• What the task requires:
Could you show each line of the records that contains the word "moveTo"?

• Data to process:
== Segment start ==
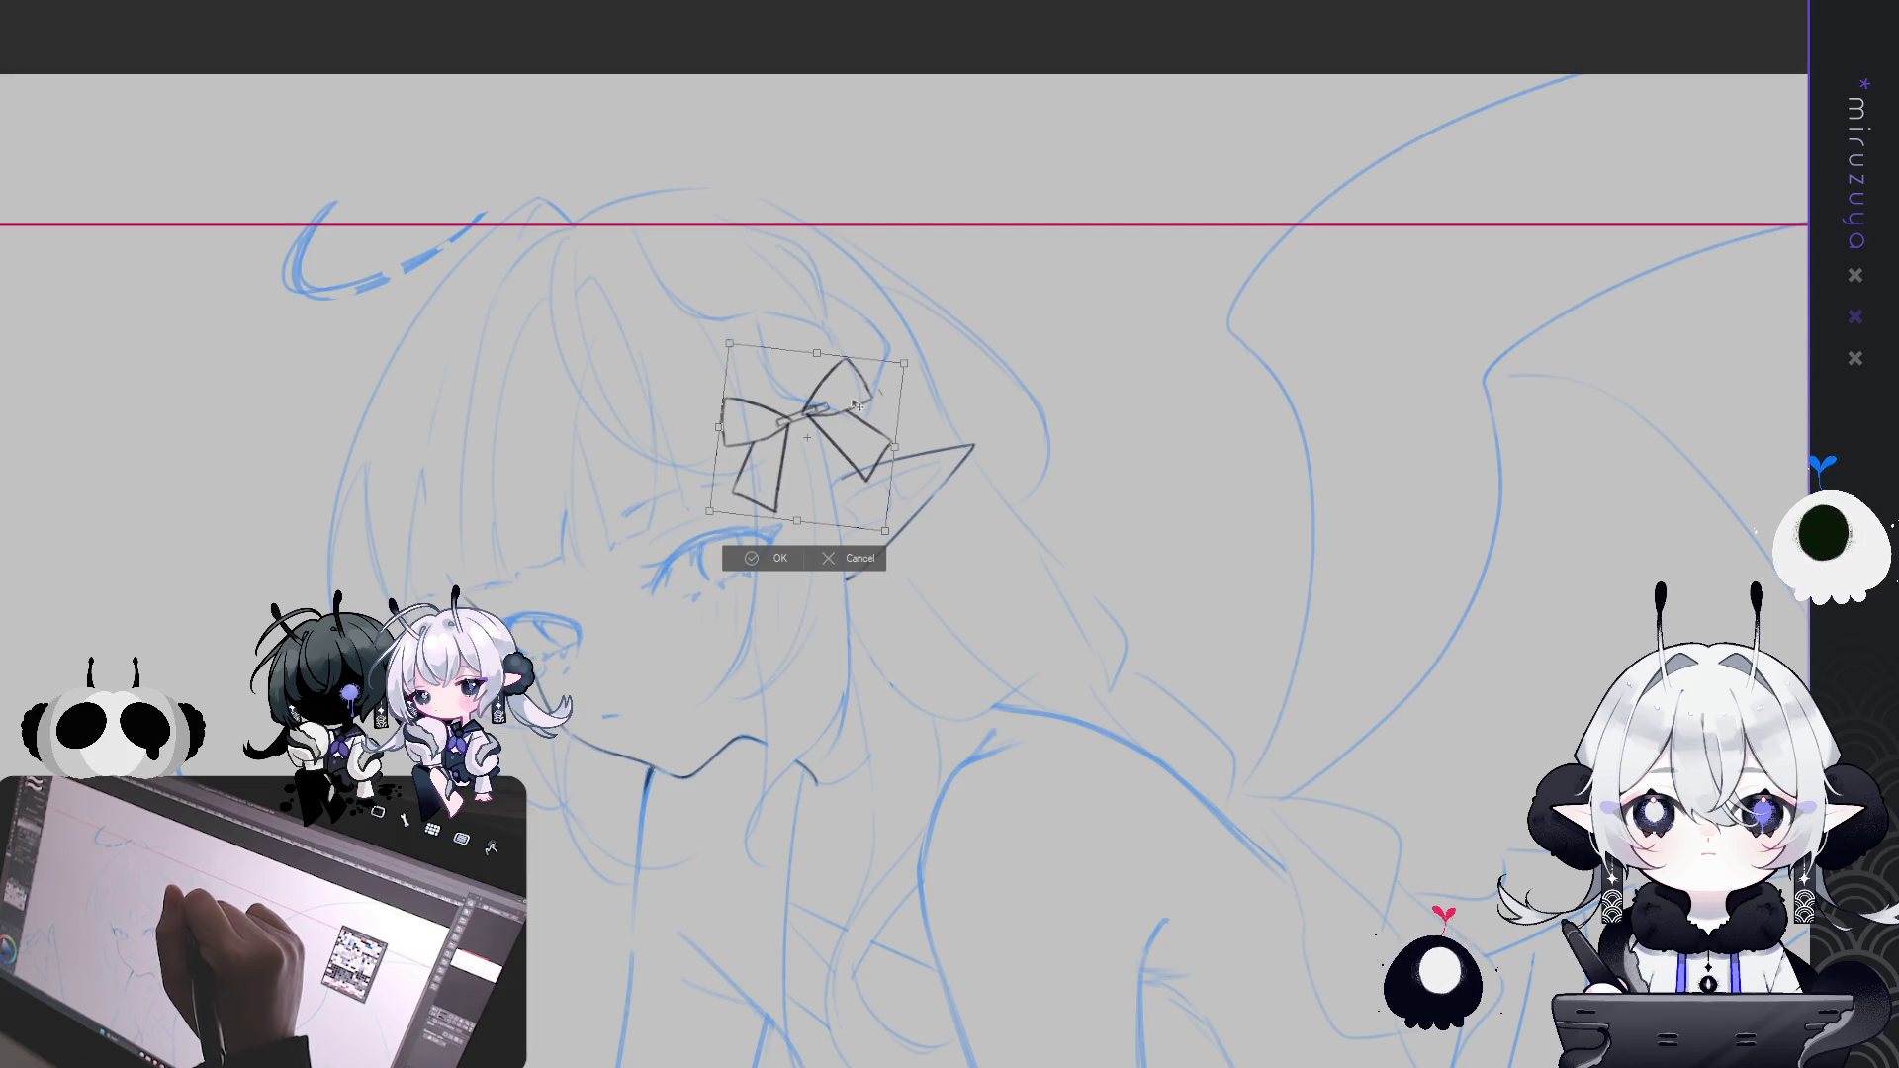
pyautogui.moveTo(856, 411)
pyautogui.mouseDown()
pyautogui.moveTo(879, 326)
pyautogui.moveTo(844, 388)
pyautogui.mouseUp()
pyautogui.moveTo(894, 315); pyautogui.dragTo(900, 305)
== Segment end ==
== Segment start ==
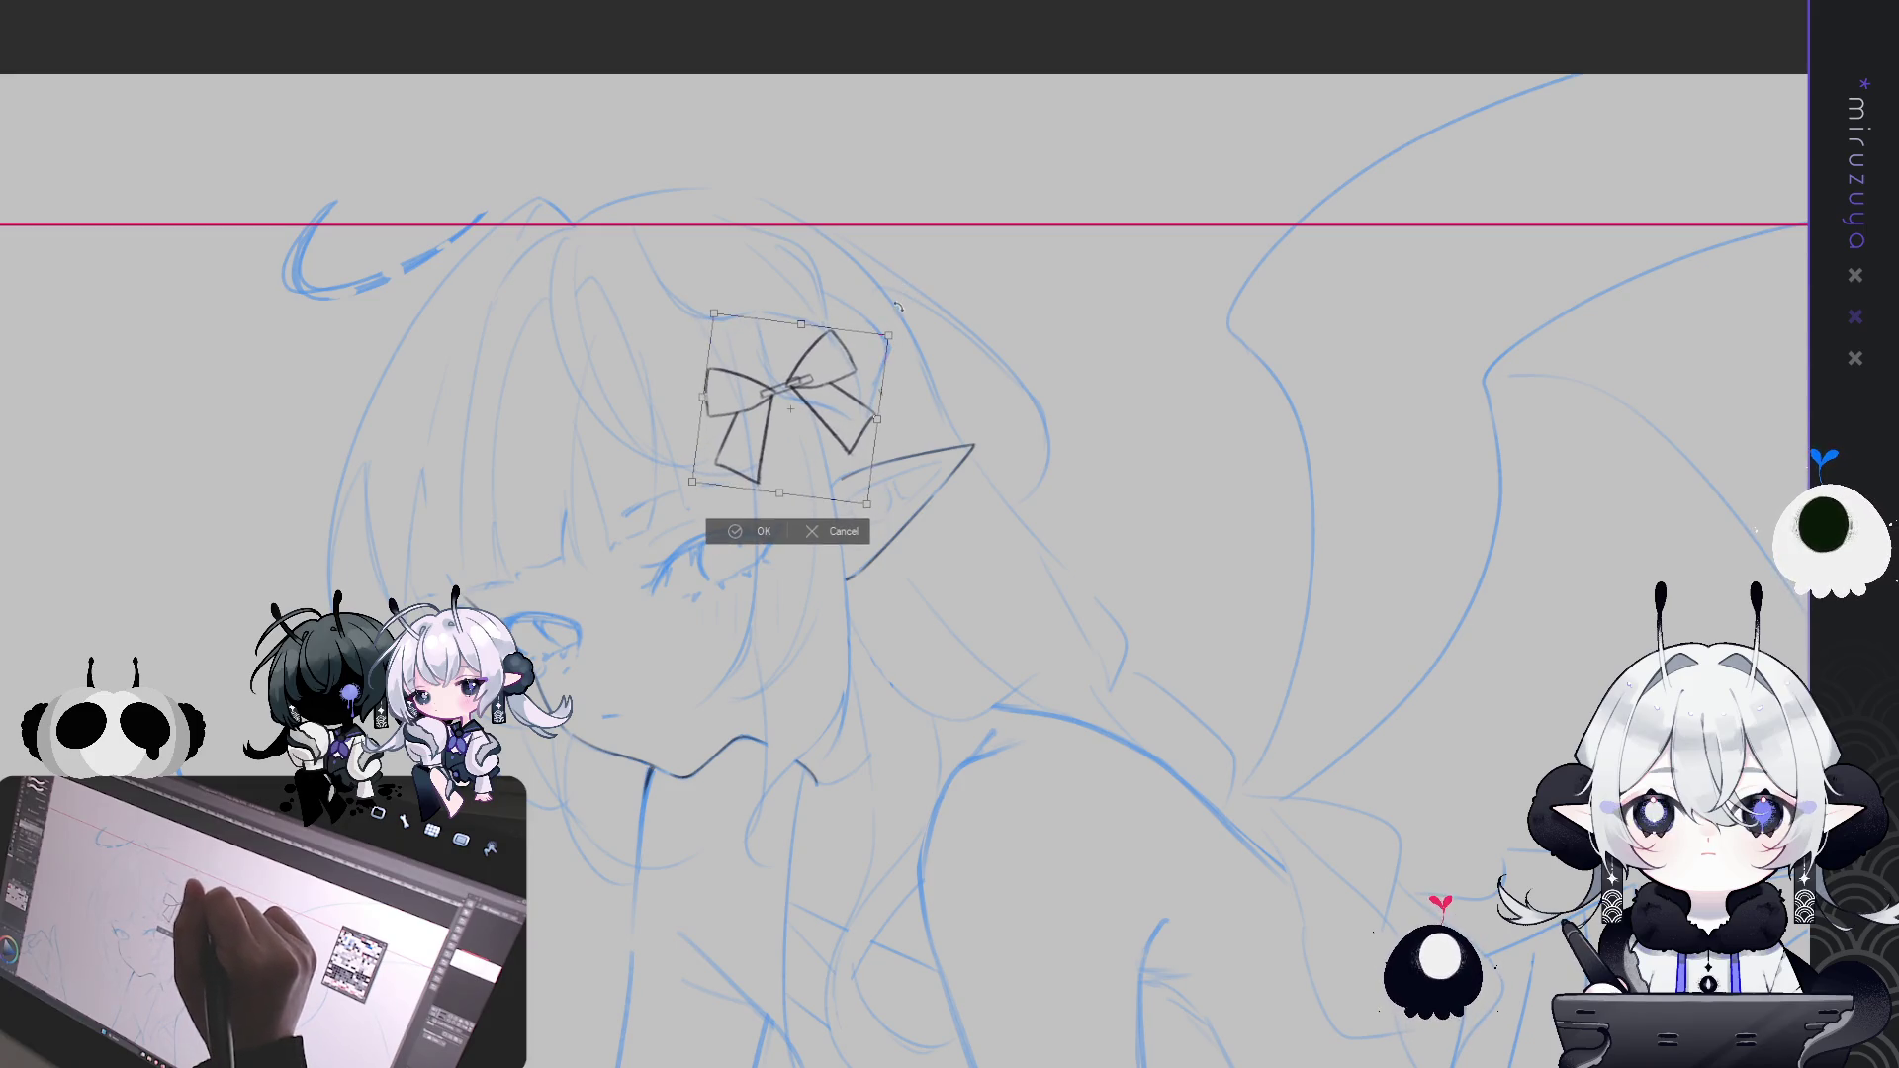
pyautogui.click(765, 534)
== Segment end ==
== Segment start ==
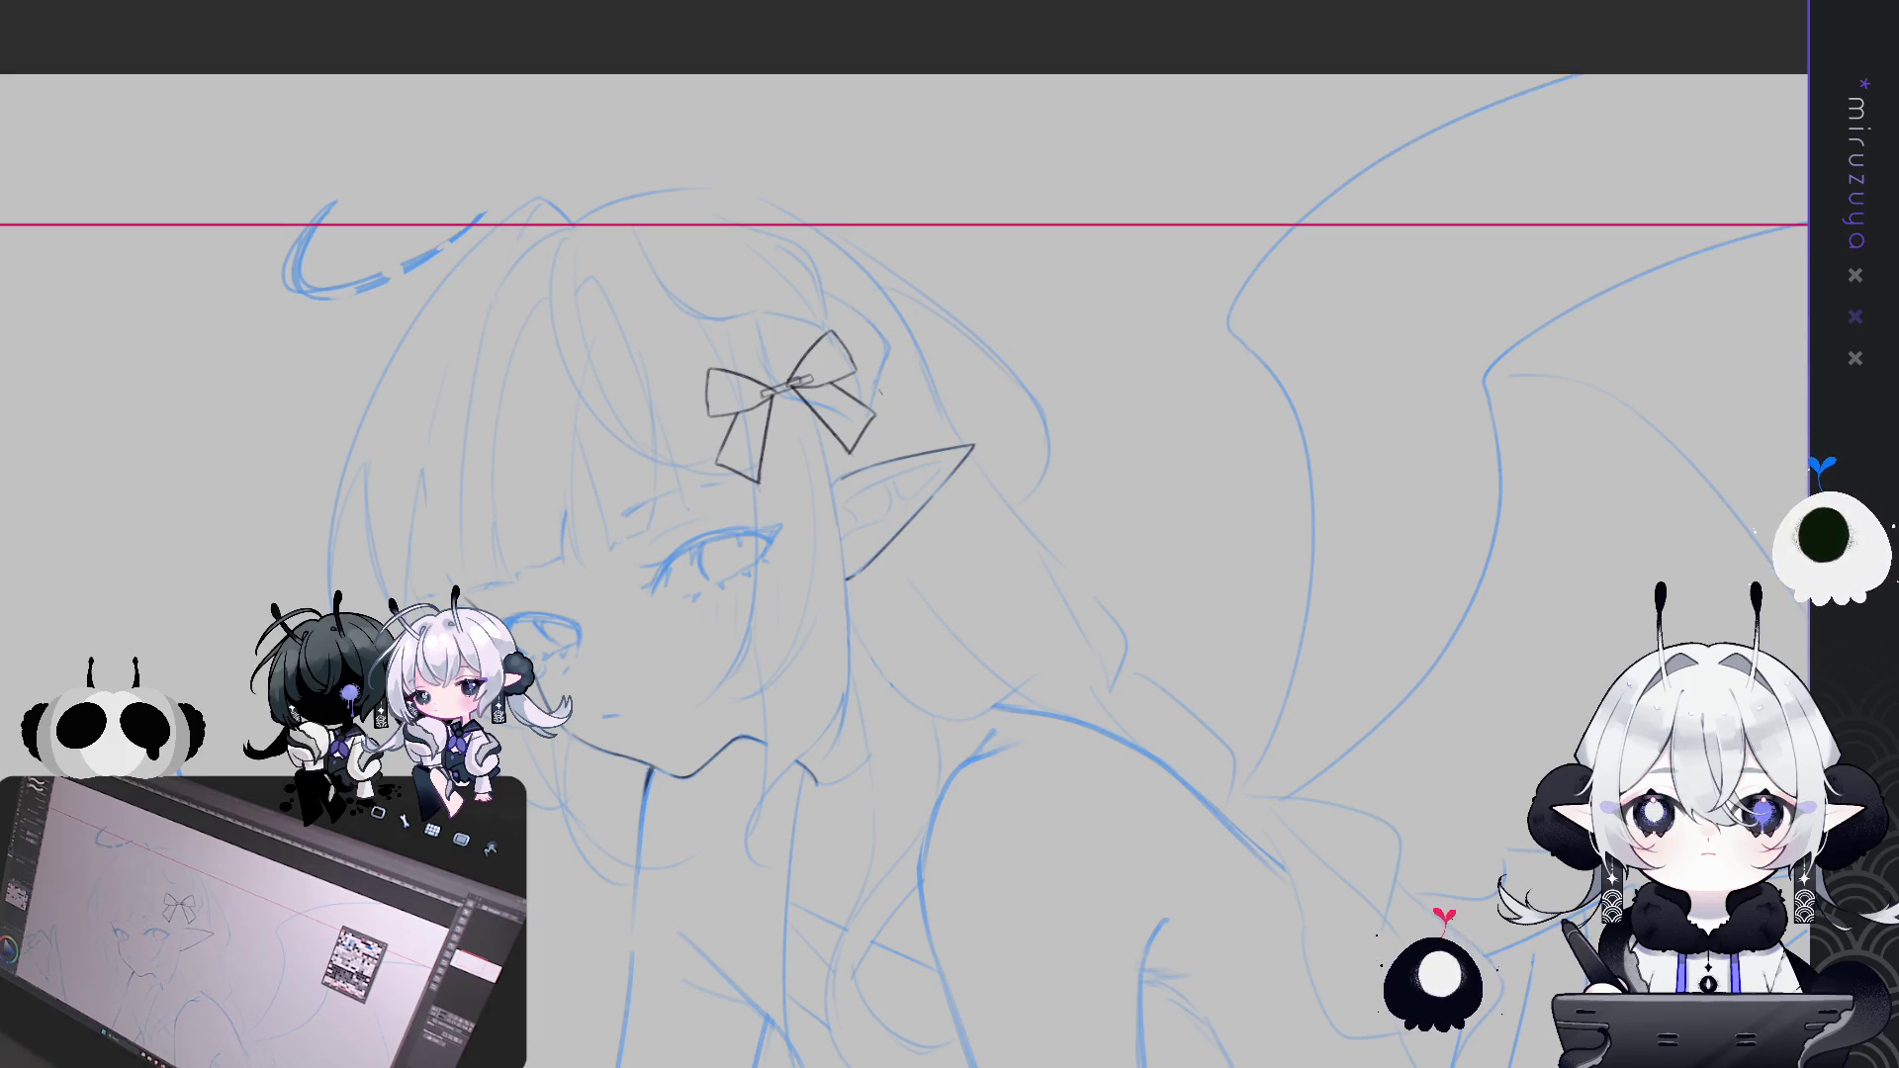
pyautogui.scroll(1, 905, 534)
== Segment end ==
• Response to the exercise:
pyautogui.moveTo(856, 411)
pyautogui.moveTo(879, 326)
pyautogui.moveTo(844, 388)
pyautogui.moveTo(894, 315); pyautogui.dragTo(900, 305)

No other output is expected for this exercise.